The expected simple payback for any one project is likely to be close to four years.
Enterprise Information Systems (EISs) are comprised of a software and hardware interface combined with a modern control system. A dashboard collects information from the control system, normalizes it to make the information relevant, performs calculations, stores it, and presents the information in a manner that is easy to understand.
This approach utilizes advanced trending, benchmarking, analysis and diagnostics – aligned with a comprehensive energy efficiency program – to guide energy-saving measures. These technologies can be verified by ongoing monitoring and re-commissioning as part of the overall energy efficiency program.
Standard practice in the building industry is to have no energy management system or when there is one, the building will often be commissioned only after initial HVAC and humidity control installation, and whenever equipment is renovated or replaced. Typically, there is no overall reassessment of equipment operation or energy use on a regular or even periodic basis. Although energy management control systems have been in use for a long time, they are usually not used as a tool to continually monitor and adjust systems for optimal energy performance.
This technology has been under development since the 1990s around the nation and is in the early stages of market introduction in the Pacific Northwest.
The only real barrier to implementing this technology is a lack of guidance, information, and services to help interested customers move forward with the purchase and installation of an EIS. Cost is also a barrier without a good understanding of energy savings.

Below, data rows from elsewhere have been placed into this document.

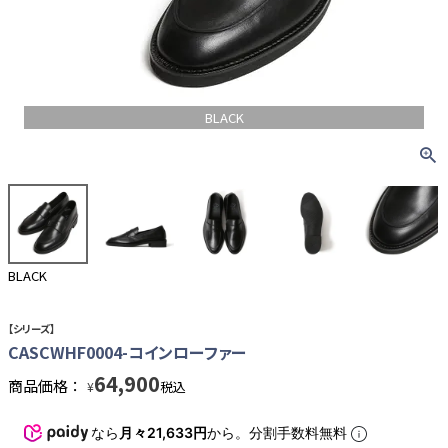
BLACK
BLACK
【シリーズ】
CASCWHF0004-コインローファー
64,900
商品価格：
税込
¥
なら
月々21,633円
から。分割手数料無料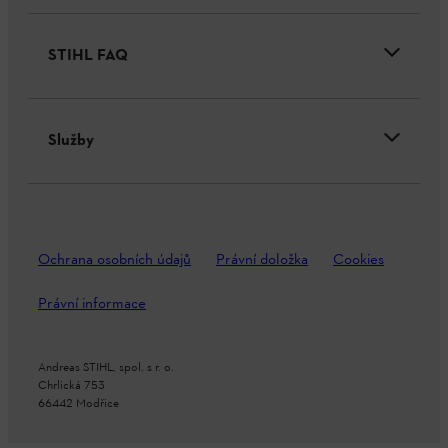
STIHL FAQ
Služby
Ochrana osobních údajů
Právní doložka
Cookies
Právní informace
Andreas STIHL, spol. s r. o.
Chrlická 753
66442 Modřice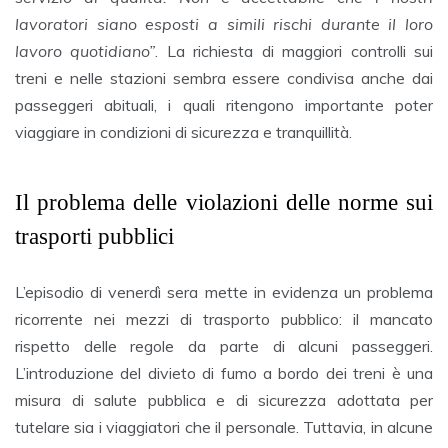
lavoratori siano esposti a simili rischi durante il loro
lavoro quotidiano”
. La richiesta di maggiori controlli sui
treni e nelle stazioni sembra essere condivisa anche dai
passeggeri abituali, i quali ritengono importante poter
viaggiare in condizioni di sicurezza e tranquillità.
Il problema delle violazioni delle norme sui
trasporti pubblici
L’episodio di venerdì sera mette in evidenza un problema
ricorrente nei mezzi di trasporto pubblico: il mancato
rispetto delle regole da parte di alcuni passeggeri.
L’introduzione del divieto di fumo a bordo dei treni è una
misura di salute pubblica e di sicurezza adottata per
tutelare sia i viaggiatori che il personale. Tuttavia, in alcune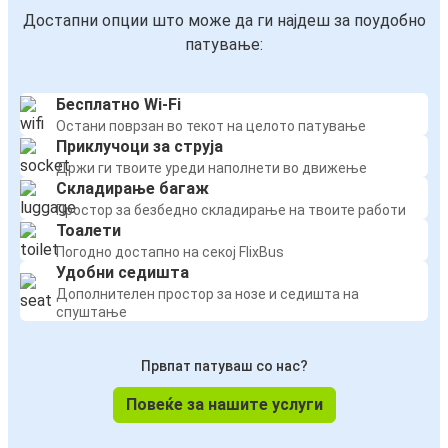
Достапни опции што може да ги најдеш за поудобно
патување:
Бесплатно Wi-Fi
Остани поврзан во текот на целото патување
Приклучоци за струја
Држи ги твоите уреди наполнети во движење
Складирање багаж
Простор за безбедно складирање на твоите работи
Тоалети
Погодно достапно на секој FlixBus
Удобни седишта
Дополнителен простор за нозе и седишта на
спуштање
Првпат патуваш со нас?
Повеќе за нашите услуги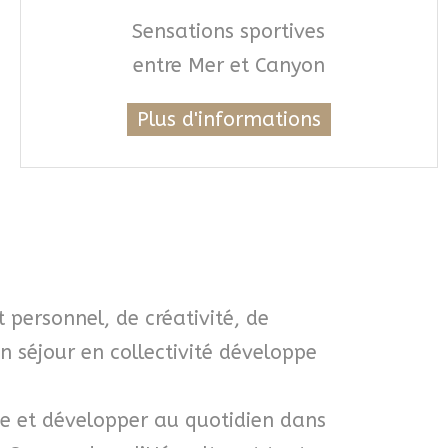
Sensations sportives
entre Mer et Canyon
Plus d'informations
personnel, de créativité, de
un séjour en collectivité développe
ive et développer au quotidien dans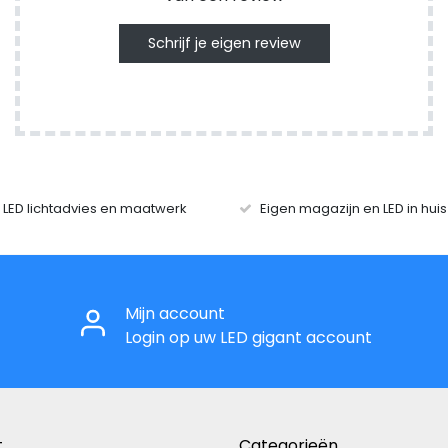
Schrijf je eigen review
r LED lichtadvies en maatwerk
Eigen magazijn en LED in hui
Mijn account
Login op uw LED gigant account
t
Categorieën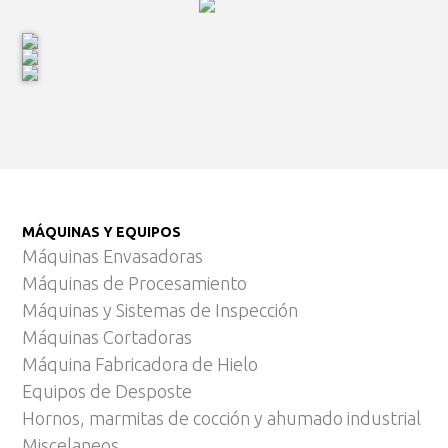
MÁQUINAS Y EQUIPOS
Máquinas Envasadoras
Máquinas de Procesamiento
Máquinas y Sistemas de Inspección
Máquinas Cortadoras
Máquina Fabricadora de Hielo
Equipos de Desposte
Hornos, marmitas de cocción y ahumado industrial
Miscelaneos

Guidelines, structured support, and incentives could help overcome these barriers.
No information available.
The actual hardware, electronics, and equipment involved in implementing this technology should remain serviceable for 20 years. Controls should operate for about 15 years – the same time as most other controls. The software will quickly become obsolete. Look for a system that will be supported by a stable company that will provide periodic updates to keep the system viable for many years. The actual effective life, which is driven by innovation and improvements in the software and monitoring systems, is difficult to estimate.
Contractors in the Pacific Northwest are beginning to provide monitoring and diagnostic services for facilities that use existing energy management control systems with innovative software solutions. This type of service could also offer energy-saving recommendations and solutions.
IDS, 10/01/2004. Defining the Next Generation Enterprise Energy Management System Interval Data Systems, Inc.
Michael Anderson, 05/02/2007. Quantifying Monitoring-Based Commissioning in Campus Buildings: Utility Partnership Program Results, Lessons Learned, and Future Potential National Conference on Building Commissioning
LBL, 2013. Building Energy Information Systems and Energy Monitoring Tools Lawrence Berkeley Laboratory
WPS, 2013. Energy Information System Wisconsin Public Service Special Notes: This utility operates an energy information system for their customers, customers sign up and use the system online.
Technical Advisory Group: 2011 Energy Management TAG (#4) TAG Ranking: 7 out of 59 Average TAG Rating: 3 out of 5 TAG Ranking Date: 09/29/2011 TAG Rating Commentary: This seem to overlap previous items. Integration doesn't lead to optimization. Other tools are required to optimize the building operations. How would the energy performance be 'optimized' Seem like this is more of an information technology rather than an optimization technology. Data does not necessarily translate into savings, even with trained and motivated users of the data.